_Record set:_
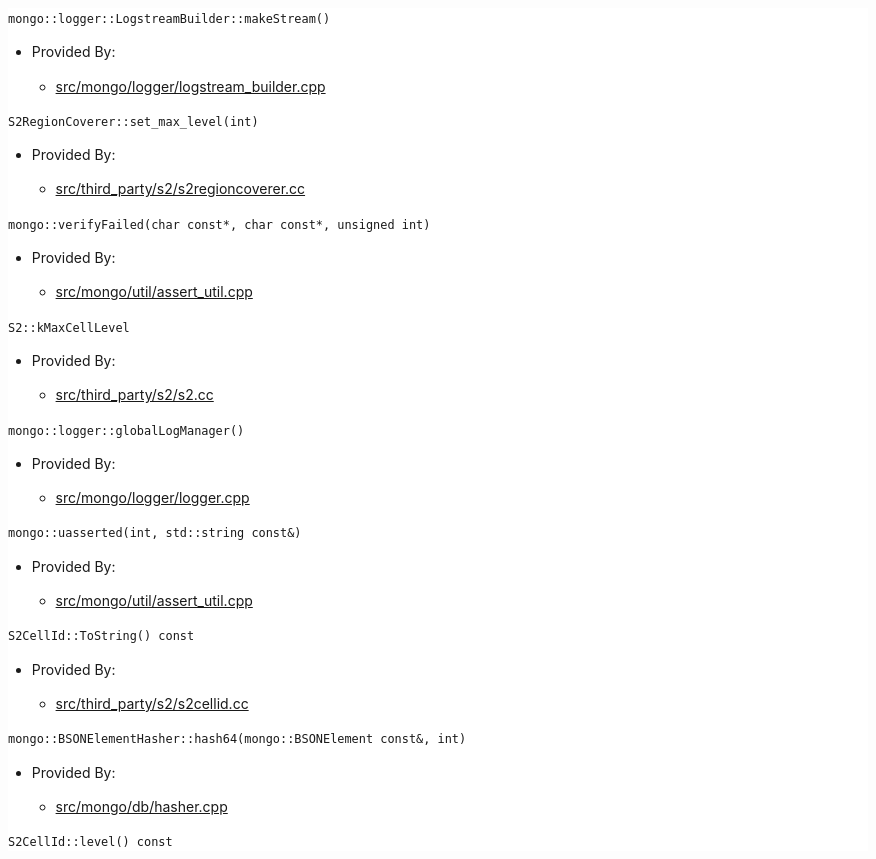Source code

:     mongo::logger::LogstreamBuilder::makeStream()

- Provided By:

    - [src/mongo/logger/logstream\_builder.cpp](../../../../process\_management/logging\_system)

<div></div>

    S2RegionCoverer::set_max_level(int)

- Provided By:

    - [src/third\_party/s2/s2regioncoverer.cc](../../../../third\_party/s2)

<div></div>

    mongo::verifyFailed(char const*, char const*, unsigned int)

- Provided By:

    - [src/mongo/util/assert\_util.cpp](../../../../utilities/utilities)

<div></div>

    S2::kMaxCellLevel

- Provided By:

    - [src/third\_party/s2/s2.cc](../../../../third\_party/s2)

<div></div>

    mongo::logger::globalLogManager()

- Provided By:

    - [src/mongo/logger/logger.cpp](../../../../process\_management/logging\_system)

<div></div>

    mongo::uasserted(int, std::string const&)

- Provided By:

    - [src/mongo/util/assert\_util.cpp](../../../../utilities/utilities)

<div></div>

    S2CellId::ToString() const

- Provided By:

    - [src/third\_party/s2/s2cellid.cc](../../../../third\_party/s2)

<div></div>

    mongo::BSONElementHasher::hash64(mongo::BSONElement const&, int)

- Provided By:

    - [src/mongo/db/hasher.cpp](../../../../utilities/utilities)

<div></div>

    S2CellId::level() const
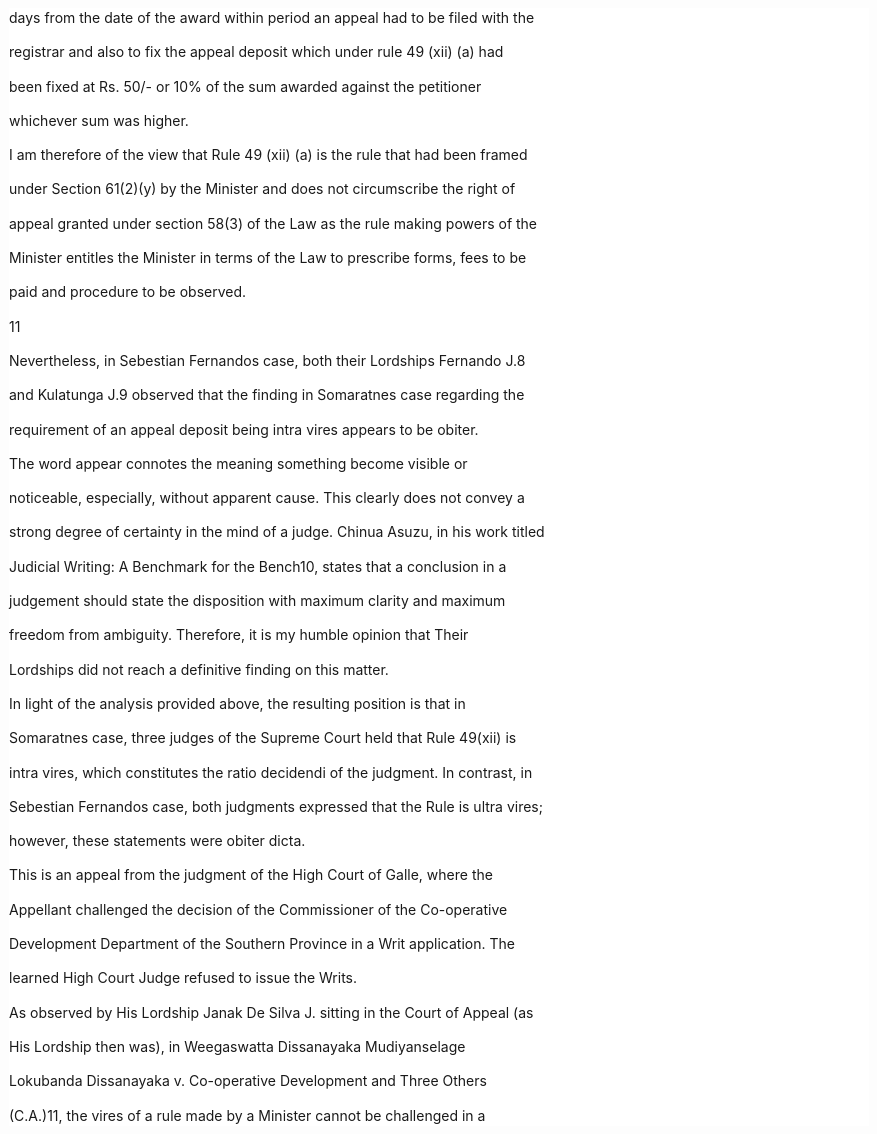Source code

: days from the date of the award within period an appeal had to be filed with the

registrar and also to fix the appeal deposit which under rule 49 (xii) (a) had

been fixed at Rs. 50/- or 10% of the sum awarded against the petitioner

whichever sum was higher.

I am therefore of the view that Rule 49 (xii) (a) is the rule that had been framed

under Section 61(2)(y) by the Minister and does not circumscribe the right of

appeal granted under section 58(3) of the Law as the rule making powers of the

Minister entitles the Minister in terms of the Law to prescribe forms, fees to be

paid and procedure to be observed.

11

Nevertheless, in Sebestian Fernandos case, both their Lordships Fernando J.8

and Kulatunga J.9 observed that the finding in Somaratnes case regarding the

requirement of an appeal deposit being intra vires appears to be obiter.

The word appear connotes the meaning something become visible or

noticeable, especially, without apparent cause. This clearly does not convey a

strong degree of certainty in the mind of a judge. Chinua Asuzu, in his work titled

Judicial Writing: A Benchmark for the Bench10, states that a conclusion in a

judgement should state the disposition with maximum clarity and maximum

freedom from ambiguity. Therefore, it is my humble opinion that Their

Lordships did not reach a definitive finding on this matter.

In light of the analysis provided above, the resulting position is that in

Somaratnes case, three judges of the Supreme Court held that Rule 49(xii) is

intra vires, which constitutes the ratio decidendi of the judgment. In contrast, in

Sebestian Fernandos case, both judgments expressed that the Rule is ultra vires;

however, these statements were obiter dicta.

This is an appeal from the judgment of the High Court of Galle, where the

Appellant challenged the decision of the Commissioner of the Co-operative

Development Department of the Southern Province in a Writ application. The

learned High Court Judge refused to issue the Writs.

As observed by His Lordship Janak De Silva J. sitting in the Court of Appeal (as

His Lordship then was), in Weegaswatta Dissanayaka Mudiyanselage

Lokubanda Dissanayaka v. Co-operative Development and Three Others

(C.A.)11, the vires of a rule made by a Minister cannot be challenged in a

_Required action:_ Could you repeat the data from the line containing "- [src/third\_party/s2/s2.cc](../../../../third\_party/s2)" through the line containing "appeal granted under", both included, without the pictures?

_Problem solution:_
    - [src/third\_party/s2/s2.cc](../../../../third\_party/s2)

<div></div>

    mongo::logger::globalLogManager()

- Provided By:

    - [src/mongo/logger/logger.cpp](../../../../process\_management/logging\_system)

<div></div>

    mongo::uasserted(int, std::string const&)

- Provided By:

    - [src/mongo/util/assert\_util.cpp](../../../../utilities/utilities)

<div></div>

    S2CellId::ToString() const

- Provided By:

    - [src/third\_party/s2/s2cellid.cc](../../../../third\_party/s2)

<div></div>

    mongo::BSONElementHasher::hash64(mongo::BSONElement const&, int)

- Provided By:

    - [src/mongo/db/hasher.cpp](../../../../utilities/utilities)

<div></div>

    S2CellId::level() const
Source code

: days from the date of the award within period an appeal had to be filed with the

registrar and also to fix the appeal deposit which under rule 49 (xii) (a) had

been fixed at Rs. 50/- or 10% of the sum awarded against the petitioner

whichever sum was higher.

I am therefore of the view that Rule 49 (xii) (a) is the rule that had been framed

under Section 61(2)(y) by the Minister and does not circumscribe the right of

appeal granted under section 58(3) of the Law as the rule making powers of the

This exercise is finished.